Group 14 herbicides are called PPO inhibitors which causes cell wall damage.  Herbicides like Sharpen, Resolve, Valor products and Cobra are good examples.  The Group 15 herbicides inhibit cell wall division (Mitosis) and include herbicides like Harness, Dual II Magnum (Metochlor) and Zidua. 

Typically, weeds will become resistant to one MOA then over time they might become resistant to another MOA or group of herbicides.  Farmers keep rotating herbicides until they run out of options.  However, now weeds have developed a new way to get around MOA’s.  They have developed something called metabolic resistance.  With target resistance or traditional weed resistance, the plants developed an enzyme that would target almost all the herbicides using a certain MOA or a certain group of herbicides.  With metabolic weed resistance, the weed can destroy any herbicide.  It simply uses natural enhanced biological processes to break up any type of herbicide, even if it has never been used before.  Plants have several hundred enzymes that can perform this function to detoxify unnatural foreign substances within the plant. 

For example, in corn which is a grass plant; atrazine can be used because the corn plant has a natural defense to break down the atrazine before it causes any harm.  Soybeans are a broadleaf, so they do not tolerate atrazine the same as many other broadleaf weeds.
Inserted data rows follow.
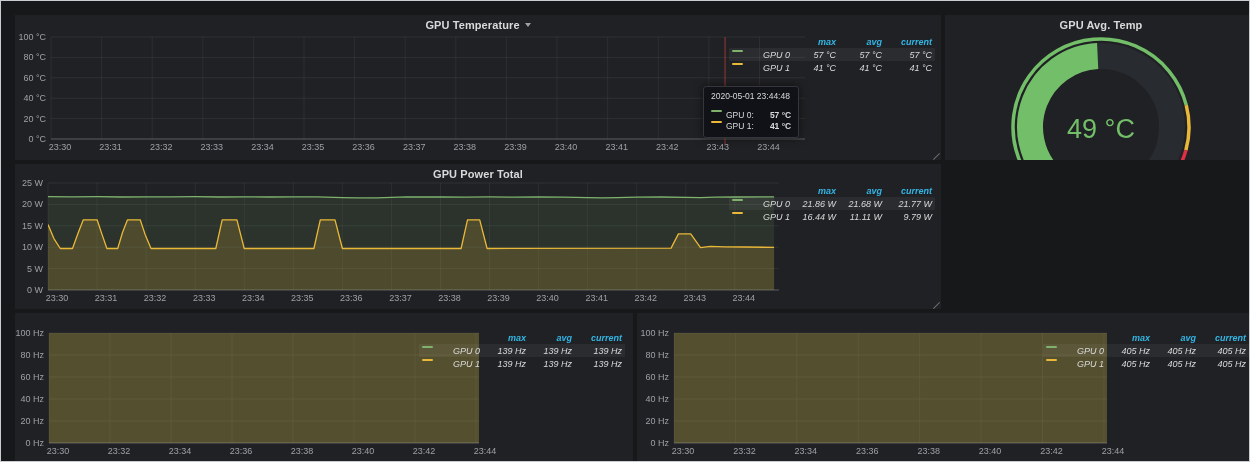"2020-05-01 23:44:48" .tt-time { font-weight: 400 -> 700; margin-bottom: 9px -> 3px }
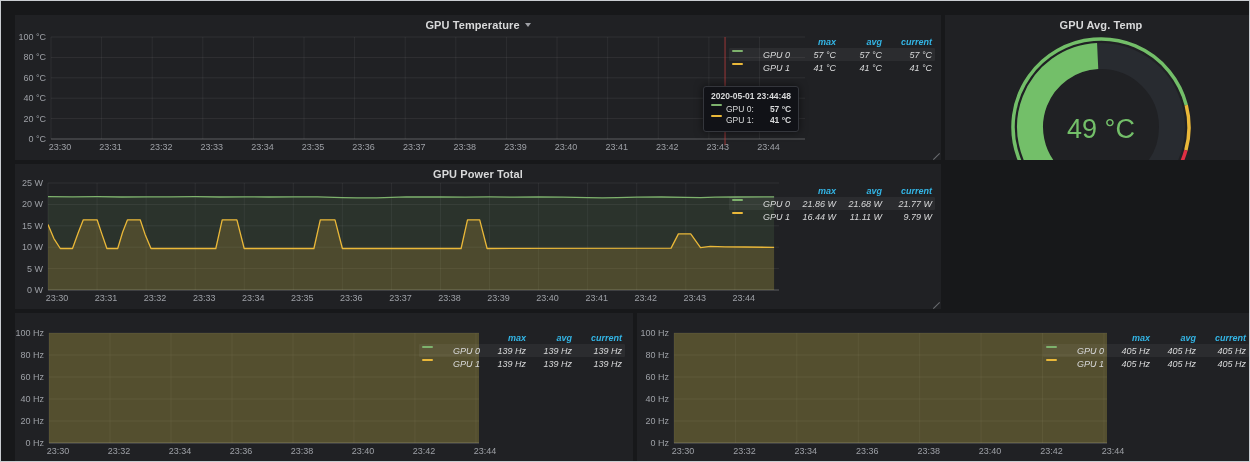"GPU 0:" .tt-row { align-items: flex-start -> flex-end; flex-direction: none -> column; gap: 4px -> 12px }
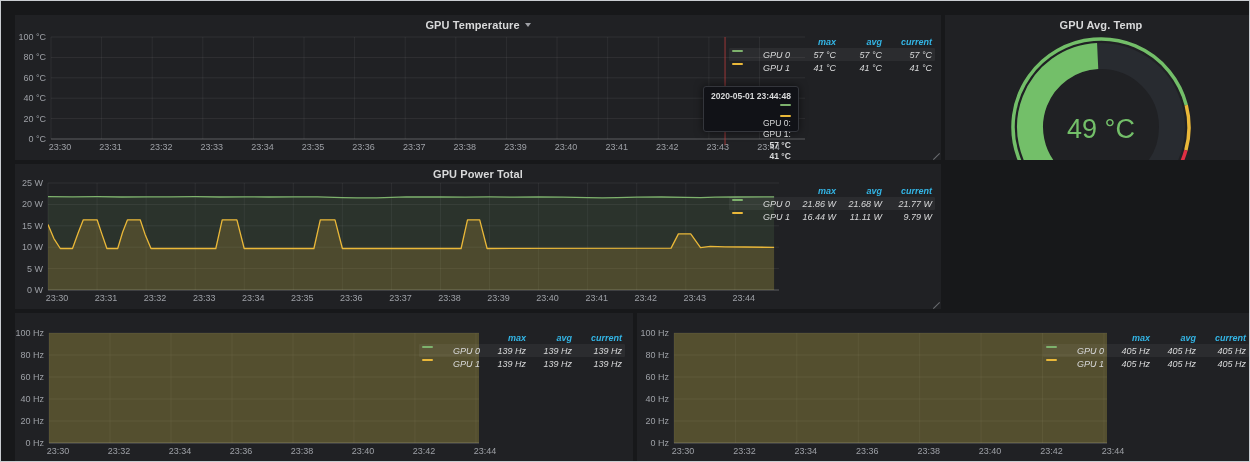"21.68 W" span.lc { text: 21.68 -> 24.93 }
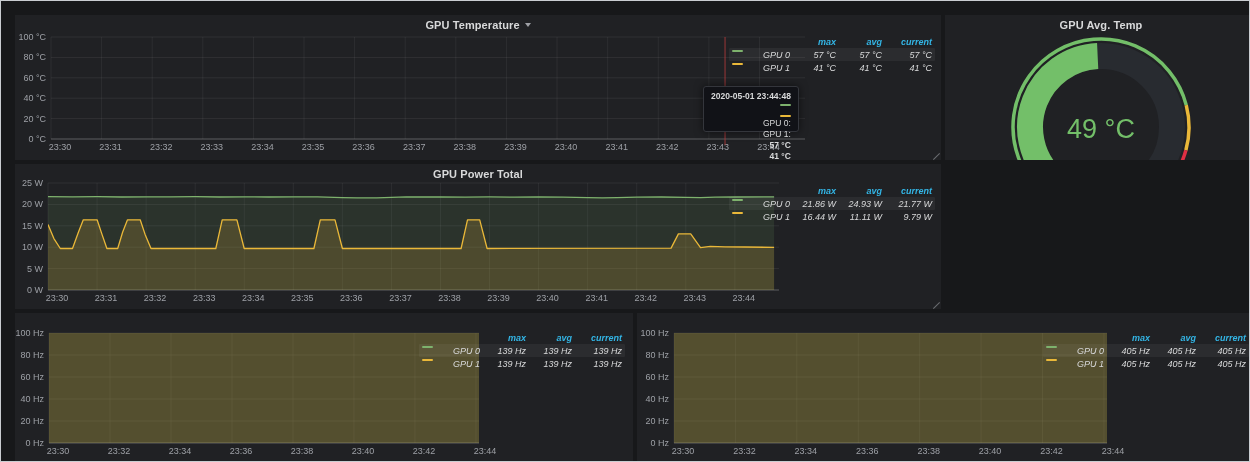"GPU SM Clocks" div.panel-title { html: none -> <div> <span>GPU SM Clocks</span> </div> }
In corn, this is called metabolic resistance.  This is not anything really new, however, it is troubling because some weedy plants are learning or eveloping genes to take out almost any herbicide.  Metabolic weed resistance versus target weed resistance is becoming more common.

For example, a relative of barnyard grass has been found that is resistant to 16 different herbicides and 6 different MOA’s or groups of herbicides even though none of the 16 herbicides had ever been applied to this plant!  Water hemp can cause up to 70% decline in corn yields.  Some areas now have water hemp that is resistant to seven different MOA’s or seven groups of herbicides.  Illinois researchers are now investigating about 60 different gene regions or two small area on weeds where weed resistance occurs.  Researchers want to develop a simple test or bioassay to determine which herbicides a plant is resistant to in that plant.  Farmers, in the near future, may need to do a bioassay before they spray so they can determine which herbicides will work.

Farmers have been battling weeds for centuries and it looks like the battle will continue. Many herbicides are still valid but farmers can also use crop rotation, mulches, cover crops, and mechanical means to control weeds.  The source for this information came from the Kevin Bradley,  University of Missouri and No-till Farmer.